President Barack Obama requested Friday that Congress authorize $60.4 billion in emergency spending to help the states hit by the supers-storm Sandy in late October.
A House Democratic aide told NBC News that they "even though it's reasonable, we don't expect Republicans to just hand it over. We're going to have to fight for it."
Some congressional Republicans have said that the money spent on Sandy ought to be offset with spending cuts in other parts of the federal budget; most Democrats do not seek offsets.
In a joint statement, Rep. Nita Lowey, D-N.Y. and Rep. Peter King, R-N.Y., co-chairs of the bipartisan congressional task force on recovering from Tropical Sandy, praised Obama's request. "While more may be needed in the long term, this robust package is a major first step that we will work to pass as quickly as possible in Congress to help devastated communities, families and businesses."
Sen. Charles Schumer, D- N.Y. said Thursday that Congress ought to approve the emergency spending for recovery from the storm in a separate bill, not as part of the year-end "fiscal cliff" package which Obama and congressional leaders are negotiating.
"Disaster aid has never been part of any kind of deficit reduction plan.... It's a one-time allocation and you don't need it after that. We prefer to keep it separate and I think that's the White House plan," Schumer told reporters in a briefing with Senate Democratic Whip Dick Durbin, D- Ill.
At a Senate Banking, Housing and Urban Affairs Committee hearing Thursday, Sen. Robert Menendez, D- N.J. made the case that New Jersey had supported other states when they were recovering from natural disasters and now New Jersey deserves commensurate help from them.
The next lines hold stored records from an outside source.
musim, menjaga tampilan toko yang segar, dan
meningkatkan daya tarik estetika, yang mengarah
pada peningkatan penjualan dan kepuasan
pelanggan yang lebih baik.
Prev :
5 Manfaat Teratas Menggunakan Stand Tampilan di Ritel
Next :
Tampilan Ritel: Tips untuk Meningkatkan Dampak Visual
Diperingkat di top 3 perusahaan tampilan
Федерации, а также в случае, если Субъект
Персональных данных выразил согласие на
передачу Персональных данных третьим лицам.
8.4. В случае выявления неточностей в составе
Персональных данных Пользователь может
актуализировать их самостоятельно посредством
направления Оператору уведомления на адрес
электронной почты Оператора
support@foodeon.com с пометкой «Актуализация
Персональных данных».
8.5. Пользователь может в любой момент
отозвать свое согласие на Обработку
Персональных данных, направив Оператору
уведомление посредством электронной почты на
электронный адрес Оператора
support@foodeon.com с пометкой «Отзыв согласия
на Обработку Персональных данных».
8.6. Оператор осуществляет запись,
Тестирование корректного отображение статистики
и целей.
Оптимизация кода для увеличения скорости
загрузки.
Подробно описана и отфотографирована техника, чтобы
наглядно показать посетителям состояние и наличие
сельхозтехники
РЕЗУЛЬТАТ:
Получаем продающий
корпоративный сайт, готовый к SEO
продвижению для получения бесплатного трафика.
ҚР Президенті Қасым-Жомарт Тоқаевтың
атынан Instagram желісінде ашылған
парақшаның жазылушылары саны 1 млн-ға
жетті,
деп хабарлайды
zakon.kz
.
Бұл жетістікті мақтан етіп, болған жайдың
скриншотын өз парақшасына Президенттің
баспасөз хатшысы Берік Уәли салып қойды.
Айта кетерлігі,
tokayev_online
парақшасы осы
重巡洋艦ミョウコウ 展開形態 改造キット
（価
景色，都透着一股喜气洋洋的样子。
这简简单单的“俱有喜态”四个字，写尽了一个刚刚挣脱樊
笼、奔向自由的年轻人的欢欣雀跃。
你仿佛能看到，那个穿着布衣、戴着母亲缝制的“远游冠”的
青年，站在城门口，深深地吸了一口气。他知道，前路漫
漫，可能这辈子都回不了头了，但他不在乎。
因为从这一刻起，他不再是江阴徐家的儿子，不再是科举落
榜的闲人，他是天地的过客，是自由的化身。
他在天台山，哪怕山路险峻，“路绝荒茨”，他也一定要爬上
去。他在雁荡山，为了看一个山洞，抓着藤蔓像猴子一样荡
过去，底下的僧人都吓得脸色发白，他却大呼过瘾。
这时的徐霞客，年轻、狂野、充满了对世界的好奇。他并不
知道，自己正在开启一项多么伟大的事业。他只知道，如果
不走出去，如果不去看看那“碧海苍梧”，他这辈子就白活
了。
“When we had Hurricane Katrina in the Gulf Coast in Mississippi and Alabama and Louisiana, I was there,” Menendez told HUD Secretary Shaun Donovan, who is leading the administration’s Sandy recovery initiative. “When we had tornadoes in Joplin, Missouri, I was there. When we had flooding along the Mississippi, I was there….. Because I believe this is the United States of America. So I fully expect that now that now for the first time we have the type of devastation that others have suffered and should understand that we're going to have the type of response that others have received.”